Entre eles qual dos deuses provocou o conflito?
Apolo, filho de Leto e de Zeus. Enfurecera-se o deus
contra o rei e por isso espalhara entre o exército
uma doença terrível de que morriam as hostes,
porque o Atrida desconsiderara Crises, seu sacerdote.
Ora este tinha vindo até as naus velozes dos Aqueus
para resgatar a filha, trazendo incontáveis riquezas.
Segurando nas mãos as fitas de Apolo que acerta ao longe
e um cetro dourado, suplicou a todos os Aqueus,
mas em especial aos dois Atridas, condutores de homens:
“Ó Atridas e vós, demais Aqueus de belas cnêmides!
Que vos concedam os deuses, que o Olimpo detêm,
saquear a cidade de Príamo e regressar bem a vossas casas!
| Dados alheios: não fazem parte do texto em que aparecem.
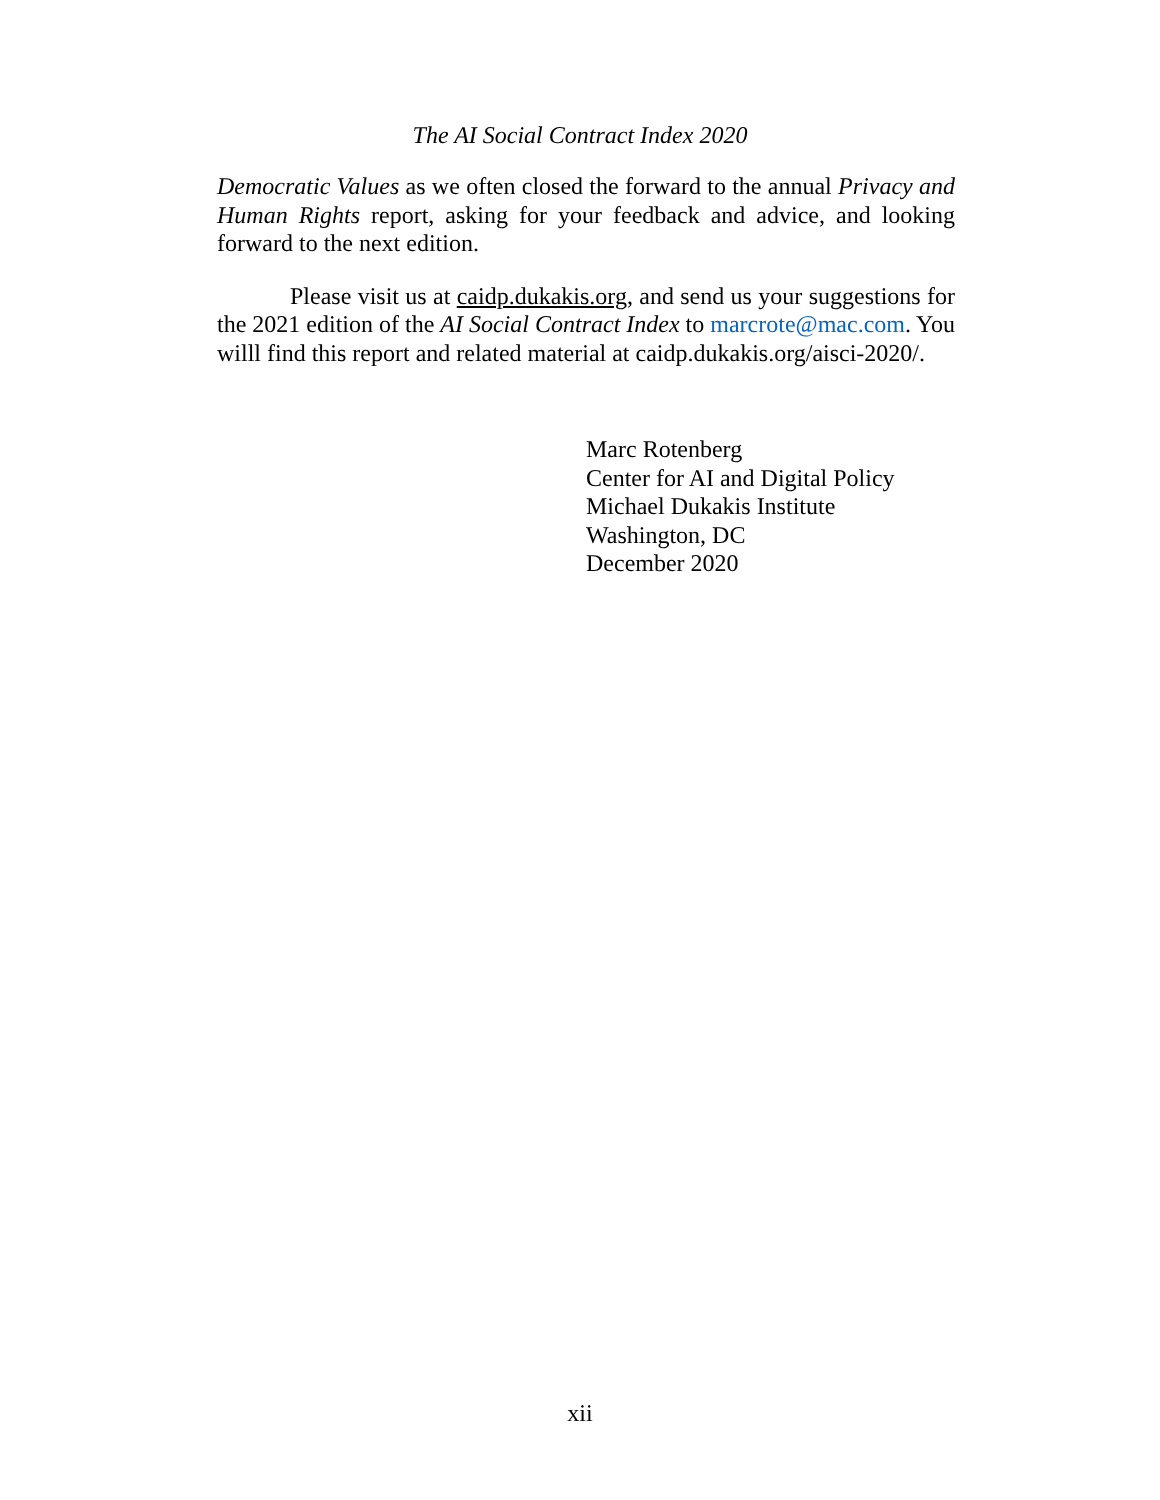The AI Social Contract Index 2020
Democratic Values as we often closed the forward to the annual Privacy and Human Rights report, asking for your feedback and advice, and looking forward to the next edition.
Please visit us at caidp.dukakis.org, and send us your suggestions for the 2021 edition of the AI Social Contract Index to marcrote@mac.com. You willl find this report and related material at caidp.dukakis.org/aisci-2020/.
Marc Rotenberg
Center for AI and Digital Policy
Michael Dukakis Institute
Washington, DC
December 2020
xii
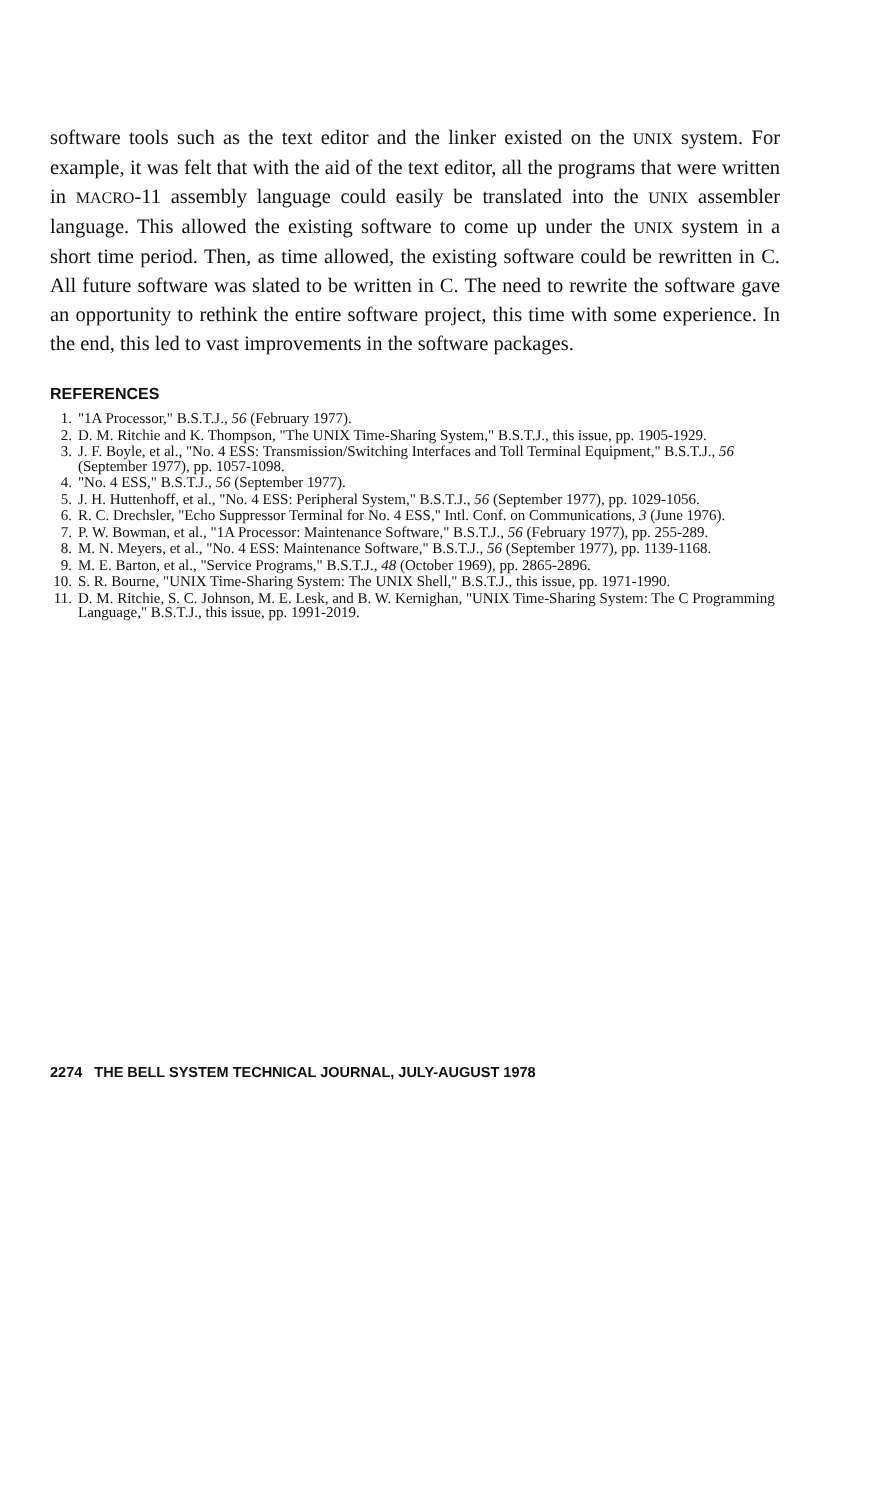software tools such as the text editor and the linker existed on the UNIX system. For example, it was felt that with the aid of the text editor, all the programs that were written in MACRO-11 assembly language could easily be translated into the UNIX assembler language. This allowed the existing software to come up under the UNIX system in a short time period. Then, as time allowed, the existing software could be rewritten in C. All future software was slated to be written in C. The need to rewrite the software gave an opportunity to rethink the entire software project, this time with some experience. In the end, this led to vast improvements in the software packages.
REFERENCES
1. "1A Processor," B.S.T.J., 56 (February 1977).
2. D. M. Ritchie and K. Thompson, "The UNIX Time-Sharing System," B.S.T.J., this issue, pp. 1905-1929.
3. J. F. Boyle, et al., "No. 4 ESS: Transmission/Switching Interfaces and Toll Terminal Equipment," B.S.T.J., 56 (September 1977), pp. 1057-1098.
4. "No. 4 ESS," B.S.T.J., 56 (September 1977).
5. J. H. Huttenhoff, et al., "No. 4 ESS: Peripheral System," B.S.T.J., 56 (September 1977), pp. 1029-1056.
6. R. C. Drechsler, "Echo Suppressor Terminal for No. 4 ESS," Intl. Conf. on Communications, 3 (June 1976).
7. P. W. Bowman, et al., "1A Processor: Maintenance Software," B.S.T.J., 56 (February 1977), pp. 255-289.
8. M. N. Meyers, et al., "No. 4 ESS: Maintenance Software," B.S.T.J., 56 (September 1977), pp. 1139-1168.
9. M. E. Barton, et al., "Service Programs," B.S.T.J., 48 (October 1969), pp. 2865-2896.
10. S. R. Bourne, "UNIX Time-Sharing System: The UNIX Shell," B.S.T.J., this issue, pp. 1971-1990.
11. D. M. Ritchie, S. C. Johnson, M. E. Lesk, and B. W. Kernighan, "UNIX Time-Sharing System: The C Programming Language," B.S.T.J., this issue, pp. 1991-2019.
2274 THE BELL SYSTEM TECHNICAL JOURNAL, JULY-AUGUST 1978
Mas libertai a minha filha amada e recebei o resgate,
por respeito para com o filho de Zeus, Apolo que acerta ao longe.”
[...]
(Ilíada)
• Odisseia (aprox. VIII a.C.), de Homero
Centrada no herói Odisseu, também chamado Ulisses, rei de Ítaca, cuja astúcia e inteligência o tornam um homem capaz de grandes feitos. É dele a ideia do Cavalo de Troia, de esconder guerreiros gregos dentro de um enorme cavalo de madeira, oferecido como presente aos troianos. Ulisses passa anos a fio longe de seu reino e é tido como morto; a Odisseia narra as peripécias do herói e sua viagem de volta para casa.
Canto I
Fala-me, Musa, do homem astuto que tanto vagueou,
depois que de Troia destruiu a cidadela sagrada.
Muitos foram os povos cujas cidades observou,
cujos espíritos conheceu; e foram muitos no mar
os sofrimentos por que passou para salvar a vida,
para conseguir o retorno dos companheiros a suas casas.
Mas a eles, embora o quisesse, não logrou salvar.
Não, pereceram devido à sua loucura,
insensatos, que devoraram o gado sagrado de Hipérion,
o Sol — e assim lhes negou o deus o dia do retorno.
Destas coisas fala-nos agora, ó deusa, filha de Zeus.
Nesse tempo, já todos quantos fugiram à morte escarpada
se encontravam em casa, salvos da guerra e do mar.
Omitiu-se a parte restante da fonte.